### Aim of the task
Copy out the text from the beginning of the data up to and including the line with "Nadine Sterley was", word for word. Leave the pictures out.

#####

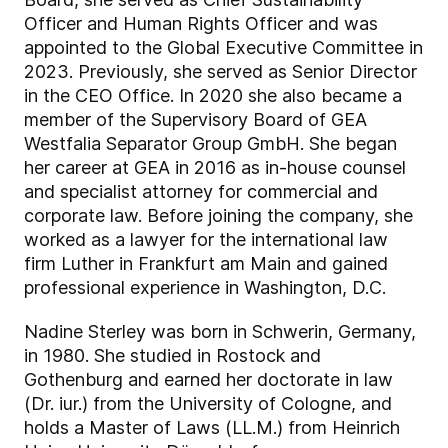
Officer and Human Rights Officer and was
appointed to the Global Executive Committee in
2023. Previously, she served as Senior Director
in the CEO Office. In 2020 she also became a
member of the Supervisory Board of GEA
Westfalia Separator Group GmbH. She began
her career at GEA in 2016 as in-house counsel
and specialist attorney for commercial and
corporate law. Before joining the company, she
worked as a lawyer for the international law
firm Luther in Frankfurt am Main and gained
professional experience in Washington, D.C.
Nadine Sterley was born in Schwerin, Germany,
in 1980. She studied in Rostock and
Gothenburg and earned her doctorate in law
(Dr. iur.) from the University of Cologne, and
holds a Master of Laws (LL.M.) from Heinrich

#####

### Output of the task
Officer and Human Rights Officer and was
appointed to the Global Executive Committee in
2023. Previously, she served as Senior Director
in the CEO Office. In 2020 she also became a
member of the Supervisory Board of GEA
Westfalia Separator Group GmbH. She began
her career at GEA in 2016 as in-house counsel
and specialist attorney for commercial and
corporate law. Before joining the company, she
worked as a lawyer for the international law
firm Luther in Frankfurt am Main and gained
professional experience in Washington, D.C.
Nadine Sterley was born in Schwerin, Germany,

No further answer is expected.